By way of background, during 1992, the Lorentzen case held that Alaska limited entry permits are subject to federal tax liens. In that same year, the Alaska legislature unanimously adopted Governor Walter J. Hickel's SB 449 (Chapter 55, SLA 1992) to govern involuntary transfers by the only two authorized creditors: the IRS and child support claimants. The legislation for the first time authorized such transfers, required them to conform to applicable State law, and, protected the State's interest in limited entry permits.

Late in 1992, the IRS auctioned five limited entry permits. Originally, the IRS had seized and planned to sell more than 20 Alaska limited entry permits. However, some of the permit holders avoided the auction by settling their claims with the IRS. Others avoided the auction by entering bankruptcy. Still others were spared the ordeal by assistance from the IRS' Problem Resolutions Office.

Throughout 1993, the Commission and the Department of Law continued to develop regulations to implement Chapter 55, SLA 1992. However, the successful buyers at the IRS auction withdrew their bids before regulations could be made effective to provide the Commission with authority to process the buyers' transfer requests.

Also during 1993, the IRS filed suit against the Commission in the Gatter case and announced its intention to strike down those elements of State law which it believed might present obstacles to IRS' efforts to seize and force the sale of Alaska limited entry permits. The Gatter case remains pending.

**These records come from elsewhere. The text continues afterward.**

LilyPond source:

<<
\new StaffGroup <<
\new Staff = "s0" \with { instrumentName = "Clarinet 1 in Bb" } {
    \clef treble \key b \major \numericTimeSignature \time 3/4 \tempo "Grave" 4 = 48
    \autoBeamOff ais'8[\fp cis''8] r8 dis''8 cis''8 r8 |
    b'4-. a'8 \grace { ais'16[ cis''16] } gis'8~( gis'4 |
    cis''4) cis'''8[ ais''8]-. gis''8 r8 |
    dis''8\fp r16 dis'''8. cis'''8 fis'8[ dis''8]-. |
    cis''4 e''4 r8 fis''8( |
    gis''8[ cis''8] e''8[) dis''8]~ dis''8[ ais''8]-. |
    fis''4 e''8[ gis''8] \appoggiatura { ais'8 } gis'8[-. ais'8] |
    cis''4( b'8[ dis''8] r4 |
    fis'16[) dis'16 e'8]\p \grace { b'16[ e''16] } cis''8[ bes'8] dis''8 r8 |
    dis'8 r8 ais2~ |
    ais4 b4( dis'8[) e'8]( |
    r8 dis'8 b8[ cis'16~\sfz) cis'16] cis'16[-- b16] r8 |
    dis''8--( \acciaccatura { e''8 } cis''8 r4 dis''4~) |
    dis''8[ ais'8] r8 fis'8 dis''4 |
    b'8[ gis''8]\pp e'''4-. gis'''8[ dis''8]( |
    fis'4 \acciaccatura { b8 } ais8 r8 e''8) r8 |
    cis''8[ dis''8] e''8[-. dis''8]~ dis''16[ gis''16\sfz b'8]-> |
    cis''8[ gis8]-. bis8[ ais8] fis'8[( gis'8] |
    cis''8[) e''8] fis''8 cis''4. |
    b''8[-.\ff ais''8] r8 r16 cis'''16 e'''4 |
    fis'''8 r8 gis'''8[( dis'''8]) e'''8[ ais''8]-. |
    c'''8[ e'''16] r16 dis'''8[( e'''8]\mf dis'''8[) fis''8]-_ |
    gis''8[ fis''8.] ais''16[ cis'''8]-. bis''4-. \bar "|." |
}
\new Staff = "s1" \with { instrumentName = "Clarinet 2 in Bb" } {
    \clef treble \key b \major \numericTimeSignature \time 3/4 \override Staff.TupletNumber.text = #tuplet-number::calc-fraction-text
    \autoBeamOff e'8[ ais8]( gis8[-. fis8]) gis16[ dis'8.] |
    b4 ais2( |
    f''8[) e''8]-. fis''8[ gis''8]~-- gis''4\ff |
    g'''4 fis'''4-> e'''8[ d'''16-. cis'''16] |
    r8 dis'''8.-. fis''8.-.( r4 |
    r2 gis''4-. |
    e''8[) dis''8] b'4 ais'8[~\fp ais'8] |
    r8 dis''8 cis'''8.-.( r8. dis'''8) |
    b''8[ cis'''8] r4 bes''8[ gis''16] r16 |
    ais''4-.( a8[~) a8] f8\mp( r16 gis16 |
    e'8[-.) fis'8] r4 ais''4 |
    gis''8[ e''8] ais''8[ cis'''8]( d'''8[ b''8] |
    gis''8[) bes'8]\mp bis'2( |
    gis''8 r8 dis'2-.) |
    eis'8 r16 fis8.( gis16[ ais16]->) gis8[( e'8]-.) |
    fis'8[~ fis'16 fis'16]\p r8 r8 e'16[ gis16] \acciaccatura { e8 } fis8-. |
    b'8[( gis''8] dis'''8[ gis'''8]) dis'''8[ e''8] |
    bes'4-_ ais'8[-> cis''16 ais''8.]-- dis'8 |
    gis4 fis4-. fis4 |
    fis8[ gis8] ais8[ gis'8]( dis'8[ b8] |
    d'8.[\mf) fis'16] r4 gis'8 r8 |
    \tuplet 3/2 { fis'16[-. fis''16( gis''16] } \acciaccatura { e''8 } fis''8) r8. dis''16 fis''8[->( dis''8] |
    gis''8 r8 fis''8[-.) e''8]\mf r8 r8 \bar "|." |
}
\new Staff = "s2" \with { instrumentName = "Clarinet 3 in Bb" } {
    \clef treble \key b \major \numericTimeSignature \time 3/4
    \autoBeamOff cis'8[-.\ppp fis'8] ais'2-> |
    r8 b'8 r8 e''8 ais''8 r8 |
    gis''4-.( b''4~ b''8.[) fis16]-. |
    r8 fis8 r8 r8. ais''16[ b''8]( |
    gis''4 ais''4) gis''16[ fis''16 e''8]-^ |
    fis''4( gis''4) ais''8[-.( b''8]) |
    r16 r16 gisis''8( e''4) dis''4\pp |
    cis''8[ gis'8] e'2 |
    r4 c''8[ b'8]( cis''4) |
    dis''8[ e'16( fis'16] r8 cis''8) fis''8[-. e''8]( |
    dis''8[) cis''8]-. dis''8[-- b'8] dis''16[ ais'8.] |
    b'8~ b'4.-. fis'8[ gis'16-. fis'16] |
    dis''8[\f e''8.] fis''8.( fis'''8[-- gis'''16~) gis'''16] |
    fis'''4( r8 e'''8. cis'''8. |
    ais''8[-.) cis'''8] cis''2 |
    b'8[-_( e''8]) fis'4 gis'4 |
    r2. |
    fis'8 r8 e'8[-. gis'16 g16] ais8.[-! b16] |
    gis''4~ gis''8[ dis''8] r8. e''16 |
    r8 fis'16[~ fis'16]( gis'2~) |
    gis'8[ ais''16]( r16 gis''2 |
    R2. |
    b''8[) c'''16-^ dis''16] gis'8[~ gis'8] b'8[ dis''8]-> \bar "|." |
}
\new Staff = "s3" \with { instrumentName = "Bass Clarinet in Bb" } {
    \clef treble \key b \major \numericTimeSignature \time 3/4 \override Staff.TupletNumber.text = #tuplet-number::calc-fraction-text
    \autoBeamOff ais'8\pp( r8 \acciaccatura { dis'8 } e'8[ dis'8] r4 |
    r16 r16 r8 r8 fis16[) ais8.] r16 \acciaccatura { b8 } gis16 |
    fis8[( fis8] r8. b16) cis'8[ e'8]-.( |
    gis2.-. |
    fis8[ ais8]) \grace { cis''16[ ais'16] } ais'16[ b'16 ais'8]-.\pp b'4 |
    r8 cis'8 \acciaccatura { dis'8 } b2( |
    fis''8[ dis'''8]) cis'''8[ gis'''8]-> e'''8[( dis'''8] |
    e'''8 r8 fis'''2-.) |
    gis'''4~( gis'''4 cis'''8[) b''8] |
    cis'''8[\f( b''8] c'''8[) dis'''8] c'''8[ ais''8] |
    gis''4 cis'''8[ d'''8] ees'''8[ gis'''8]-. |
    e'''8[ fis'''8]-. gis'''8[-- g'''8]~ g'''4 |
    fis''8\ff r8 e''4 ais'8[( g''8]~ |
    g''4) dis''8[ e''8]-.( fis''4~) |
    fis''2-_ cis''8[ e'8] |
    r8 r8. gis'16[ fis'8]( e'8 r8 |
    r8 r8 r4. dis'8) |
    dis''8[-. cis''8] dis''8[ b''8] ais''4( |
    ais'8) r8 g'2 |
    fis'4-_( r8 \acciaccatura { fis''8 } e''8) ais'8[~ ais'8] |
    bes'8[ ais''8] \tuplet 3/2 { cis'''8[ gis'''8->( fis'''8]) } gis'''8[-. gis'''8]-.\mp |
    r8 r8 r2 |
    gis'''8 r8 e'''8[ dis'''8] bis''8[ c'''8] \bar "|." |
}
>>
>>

Despite the Gatter case, the Commission and Alaska Commercial Fishing and Agriculture Bank (CFAB) continued their dialogue with the IRS. In response to persistent urging by the Commission and CFAB, the IRS provided statistical information about the nature and extent of the problem. IRS statistics showed that 26% of all Alaska limited entry permit holders are in trouble with the IRS, and the highest incidence of trouble is in rural areas of Alaska where the loss of an entry permit could cause the most severe harm. However, among the Alaska permit holders in trouble, fully 1,111 have filed their returns but have been unable to pay the taxes owed. This is not surprising given depressed world salmon market conditions (coupled with user conflicts and some run failures) which have left the Alaska salmon industry in a severe financial crisis. The situation presents a problem of survival for Alaska salmon fishermen.

At the same time, the IRS statistics helped put the problem in perspective. Among the 1,111 individuals, 827 permit holders owe balances to the IRS of no more than $10,000. Add in the additional 130 individuals who owe the IRS up to $20,000, and fully 86% of this group of permit holders is covered. This information led the Commission to advocate for a change of law to allow existing revolving loan funds of the State Commercial Fishing Loan Program to be applied to help individual permit holders avoid seizure and forced sale of their entry permits by the IRS.

Throughout 1993, the Commission worked with members of the "Bad Times Group." This group of professionals includes accountants, lawyers, and business advisors, who have volunteered their time to conduct seminars throughout Alaska to help Alaska commercial fishermen avoid financial trouble. The group produced a valuable pamphlet, Alaska Commercial Fishermen and the IRS, which the Commission distributes for free. Additionally, the Commission continues to work with the Alaska Business Development Center, which provides direct help to individual permit holders in trouble with the IRS.

Also in response to the current financial crisis in the salmon industry, the Alaska Federation of Natives (AFN) established a task force concerning the IRS and Alaska commercial fishermen, and invited the Commission and CFAB to participate. The Task Force is looking favorably on a development in the Bristol Bay area, where the Bristol Bay Economic Development Corporation and the Bristol Bay Native Association have hired an individual to help entry permit holders resolve their tax problems. This laudable effort by local individuals in Bristol Bay may serve as a model for other areas of the State to help address financial problems faced by Alaska fishermen.

The Alaska Supreme Court did not publish any decisions on the Commission's cases in 1993. The Court issued two memorandum opinions and judgments (M. 0. J.'s) upholding the Commission's decisions in 1993.